# taz.de -- Zukunft der Energiewende: Vorbei mit Versorgungssicherheit
       
       > Die Hoffnung, der Krieg werde die Energiewende vorantreiben, könnte sich
       > als Illusion erweisen. Die internationale Kooperation gerät ins Wanken.
       
 (IMG) Bild: Die Verdichterstation in Mallnow, Brandenburg, übernimmt vorwiegend russisches Erdgas
       
       Bei der Debatte über die [1][Importe von russischem Gas und Öl] und einem
       möglichen Embargo steht ein Begriff zu Recht ganz vorn: die
       Versorgungssicherheit. Sie ist lebenswichtig, damit Lieferketten und
       Kommunikationswege funktionieren und nicht im Krankenhaus die Lichter
       ausgehen. Diese Sicherheit garantierten bisher heimische Kohle und Erdgas
       aus Russland. Das war billig. Jetzt zahlen wir den hohen Preis: politische
       und wirtschaftliche Abhängigkeit von einem Schurkenstaat.
       
       Damit soll es jetzt vorbei sein. Der brutale russische Überfall auf die
       Ukraine, so heißt es, treibt international die Energiewende voran. Denn
       Erneuerbare sind nicht nur ökologisch und ökonomisch die bessere
       Alternative, sondern sichern auch Frieden und Unabhängigkeit. So jedenfalls
       die Hoffnung der globalen Gemeinde für Klimaschutz, die sich auf Einladung
       der Bundesregierung in Berlin zum „[2][Energiewendedialog]“ trifft. Die
       These hat ihren Charme. Aber sie ist falsch.
       
       Denn der Krieg in der Ukraine zerstört auch ein fragiles Gerüst für
       internationale Kooperation, die für Klima- und Energiepolitik nötig ist.

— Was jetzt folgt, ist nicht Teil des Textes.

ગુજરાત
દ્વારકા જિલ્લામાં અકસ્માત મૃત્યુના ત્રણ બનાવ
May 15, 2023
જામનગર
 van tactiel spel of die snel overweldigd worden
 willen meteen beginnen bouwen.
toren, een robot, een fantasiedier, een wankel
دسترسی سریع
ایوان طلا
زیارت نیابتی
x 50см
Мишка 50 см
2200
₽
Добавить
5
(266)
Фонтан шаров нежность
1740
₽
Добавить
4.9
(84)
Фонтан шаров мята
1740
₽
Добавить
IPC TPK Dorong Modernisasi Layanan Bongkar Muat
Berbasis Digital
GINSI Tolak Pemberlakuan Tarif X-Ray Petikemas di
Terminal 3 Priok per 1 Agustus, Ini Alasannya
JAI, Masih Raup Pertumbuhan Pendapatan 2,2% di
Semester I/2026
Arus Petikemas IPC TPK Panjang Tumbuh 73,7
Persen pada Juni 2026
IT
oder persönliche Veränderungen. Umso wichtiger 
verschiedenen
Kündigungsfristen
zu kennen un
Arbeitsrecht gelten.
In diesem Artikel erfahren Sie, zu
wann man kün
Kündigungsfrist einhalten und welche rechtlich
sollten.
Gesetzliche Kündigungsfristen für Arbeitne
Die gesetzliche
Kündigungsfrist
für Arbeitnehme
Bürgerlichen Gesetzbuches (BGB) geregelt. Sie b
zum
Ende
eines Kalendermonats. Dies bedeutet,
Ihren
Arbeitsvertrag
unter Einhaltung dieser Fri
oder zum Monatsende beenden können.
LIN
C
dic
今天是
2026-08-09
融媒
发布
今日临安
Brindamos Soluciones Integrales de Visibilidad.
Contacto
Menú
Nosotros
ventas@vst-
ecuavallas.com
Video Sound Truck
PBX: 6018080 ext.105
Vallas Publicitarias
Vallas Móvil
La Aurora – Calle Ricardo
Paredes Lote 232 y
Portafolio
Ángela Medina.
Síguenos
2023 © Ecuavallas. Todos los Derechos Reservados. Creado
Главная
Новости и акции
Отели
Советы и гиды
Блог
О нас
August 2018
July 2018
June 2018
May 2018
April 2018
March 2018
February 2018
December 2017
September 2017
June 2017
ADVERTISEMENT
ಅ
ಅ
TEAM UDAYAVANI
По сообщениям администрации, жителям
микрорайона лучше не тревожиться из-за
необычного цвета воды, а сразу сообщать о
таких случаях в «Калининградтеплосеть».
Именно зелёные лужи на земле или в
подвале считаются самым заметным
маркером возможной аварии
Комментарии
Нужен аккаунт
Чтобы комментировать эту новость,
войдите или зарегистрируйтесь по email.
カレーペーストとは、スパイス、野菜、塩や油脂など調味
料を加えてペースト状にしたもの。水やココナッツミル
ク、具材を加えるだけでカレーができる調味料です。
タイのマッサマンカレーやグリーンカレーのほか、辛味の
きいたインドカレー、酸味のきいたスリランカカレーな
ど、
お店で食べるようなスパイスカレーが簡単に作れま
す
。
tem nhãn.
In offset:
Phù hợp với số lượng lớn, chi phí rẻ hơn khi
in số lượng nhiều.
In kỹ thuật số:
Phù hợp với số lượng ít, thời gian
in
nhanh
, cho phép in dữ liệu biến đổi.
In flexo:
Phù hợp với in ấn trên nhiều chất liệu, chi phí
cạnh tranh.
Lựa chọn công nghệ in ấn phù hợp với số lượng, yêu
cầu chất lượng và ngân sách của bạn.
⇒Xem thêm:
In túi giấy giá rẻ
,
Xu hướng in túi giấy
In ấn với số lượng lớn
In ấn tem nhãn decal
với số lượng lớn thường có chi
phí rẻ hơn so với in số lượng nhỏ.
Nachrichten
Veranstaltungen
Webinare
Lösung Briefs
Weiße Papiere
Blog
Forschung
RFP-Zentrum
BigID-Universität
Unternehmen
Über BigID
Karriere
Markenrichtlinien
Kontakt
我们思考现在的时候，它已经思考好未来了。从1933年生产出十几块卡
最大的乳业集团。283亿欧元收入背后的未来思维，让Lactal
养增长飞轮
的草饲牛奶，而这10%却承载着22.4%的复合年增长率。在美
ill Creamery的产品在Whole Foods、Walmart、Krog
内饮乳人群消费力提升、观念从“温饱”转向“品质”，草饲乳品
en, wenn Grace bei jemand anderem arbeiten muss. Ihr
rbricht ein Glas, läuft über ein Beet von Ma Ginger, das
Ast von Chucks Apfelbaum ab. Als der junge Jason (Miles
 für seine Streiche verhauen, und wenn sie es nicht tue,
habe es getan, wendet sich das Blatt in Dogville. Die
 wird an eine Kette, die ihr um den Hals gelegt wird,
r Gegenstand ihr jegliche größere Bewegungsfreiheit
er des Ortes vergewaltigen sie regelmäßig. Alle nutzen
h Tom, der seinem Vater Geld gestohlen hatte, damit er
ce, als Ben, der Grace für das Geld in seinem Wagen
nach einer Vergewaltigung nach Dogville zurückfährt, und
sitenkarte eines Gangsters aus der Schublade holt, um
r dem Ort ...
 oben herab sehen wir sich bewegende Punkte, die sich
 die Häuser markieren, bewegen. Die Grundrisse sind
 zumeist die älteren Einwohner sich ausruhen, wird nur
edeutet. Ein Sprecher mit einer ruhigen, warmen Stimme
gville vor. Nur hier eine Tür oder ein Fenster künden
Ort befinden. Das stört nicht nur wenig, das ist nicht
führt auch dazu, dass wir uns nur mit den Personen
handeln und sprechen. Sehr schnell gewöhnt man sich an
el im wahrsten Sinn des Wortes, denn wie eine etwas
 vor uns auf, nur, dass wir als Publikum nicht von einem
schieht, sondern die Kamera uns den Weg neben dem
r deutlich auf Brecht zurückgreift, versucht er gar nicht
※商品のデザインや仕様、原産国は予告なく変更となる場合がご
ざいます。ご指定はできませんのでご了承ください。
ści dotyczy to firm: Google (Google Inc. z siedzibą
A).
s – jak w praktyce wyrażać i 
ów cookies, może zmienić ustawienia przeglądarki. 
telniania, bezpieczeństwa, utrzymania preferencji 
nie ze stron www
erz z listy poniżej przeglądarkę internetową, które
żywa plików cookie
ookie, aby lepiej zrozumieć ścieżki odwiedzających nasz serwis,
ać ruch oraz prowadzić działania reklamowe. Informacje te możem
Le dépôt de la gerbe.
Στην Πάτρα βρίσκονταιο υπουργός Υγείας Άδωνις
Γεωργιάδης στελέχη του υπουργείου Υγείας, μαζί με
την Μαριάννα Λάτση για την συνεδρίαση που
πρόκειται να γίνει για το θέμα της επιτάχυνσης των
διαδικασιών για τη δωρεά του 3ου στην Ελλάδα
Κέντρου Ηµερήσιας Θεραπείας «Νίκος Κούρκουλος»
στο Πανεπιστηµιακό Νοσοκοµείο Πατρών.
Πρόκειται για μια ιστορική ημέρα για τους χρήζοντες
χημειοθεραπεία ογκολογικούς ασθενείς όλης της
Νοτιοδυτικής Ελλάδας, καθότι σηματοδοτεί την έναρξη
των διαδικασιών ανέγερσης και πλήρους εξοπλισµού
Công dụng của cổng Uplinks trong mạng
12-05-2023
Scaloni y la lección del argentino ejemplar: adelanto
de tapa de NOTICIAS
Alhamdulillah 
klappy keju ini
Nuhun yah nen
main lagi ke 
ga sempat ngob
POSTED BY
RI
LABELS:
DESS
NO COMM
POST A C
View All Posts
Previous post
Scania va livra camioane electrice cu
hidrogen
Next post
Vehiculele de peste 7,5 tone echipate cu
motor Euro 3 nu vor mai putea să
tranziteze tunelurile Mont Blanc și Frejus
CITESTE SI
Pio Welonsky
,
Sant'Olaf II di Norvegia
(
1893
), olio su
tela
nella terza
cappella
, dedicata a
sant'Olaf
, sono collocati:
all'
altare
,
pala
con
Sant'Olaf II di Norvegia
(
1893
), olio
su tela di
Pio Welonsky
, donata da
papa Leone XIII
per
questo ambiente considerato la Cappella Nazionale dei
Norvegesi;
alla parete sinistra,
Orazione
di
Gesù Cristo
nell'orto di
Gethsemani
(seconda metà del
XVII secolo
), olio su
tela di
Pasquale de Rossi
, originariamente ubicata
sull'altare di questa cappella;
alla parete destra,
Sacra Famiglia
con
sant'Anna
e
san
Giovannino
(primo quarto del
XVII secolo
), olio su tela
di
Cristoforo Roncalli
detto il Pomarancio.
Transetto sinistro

       Warum sollte jemand das Pariser Klimaabkommen einhalten, wenn einer der
       größten CO2-Verschmutzer das Völkerrecht mit Füßen tritt? Was soll aus
       einem UN-Klimaprozess werden, wenn ein Mitglied des Sicherheitsrats brutal
       alle Absprachen bricht?
       
       Und es bedeutet auch nichts Gutes, dass Länder wie [3][China, Indien oder
       Brasilien, ohne die die internationale Energiewende nicht funktioniert,
       Russlands Verbrechen nicht verurteilen]. Es ist nachvollziehbar, dass die
       Engagierten in Politik, Wirtschaft und Ökoszene versuchen, aus dem
       Ukrainekrieg bei aller Verzweiflung auch etwas Hilfreiches abzuleiten. Dass
       sie nun alle Kräfte bündeln, ihre Ziele schneller und besser durchsetzen
       wollen.
       
       Dazu ist es allerhöchste Zeit, wie gerade wieder die Agentur für
       erneuerbare Energien (Irena) und der [4][Weltklimarat IPCC warnen]. Aber
       nichts lenkt mehr von den dringenden Überlebensfragen der Menschheit ab als
       die Überlebensfragen in den Kellern der Ukraine. Nichts verunsichert
       Investoren und Planer mehr als der Zusammenbruch der internationalen
       Rechtsordnung. Nichts bindet Geld und Aufmerksamkeit mehr als ein Krieg
       mitten in Europa.
       
       Und nichts ist in dieser Situation abschreckender als die Vorstellung, mal
       eben die Energieversorgung der Welt vom Kopf auf die Füße zu stellen. Nötig
       ist das, trotz und gerade wegen des Kriegs. Aber statt
       Versorgungssicherheit erwartet uns in den nächsten Jahren immer wieder
       Versorgungsunsicherheit. Besser, wir bereiten uns darauf schon mal vor – in
       der Politik, aber auch im eigenen Denken.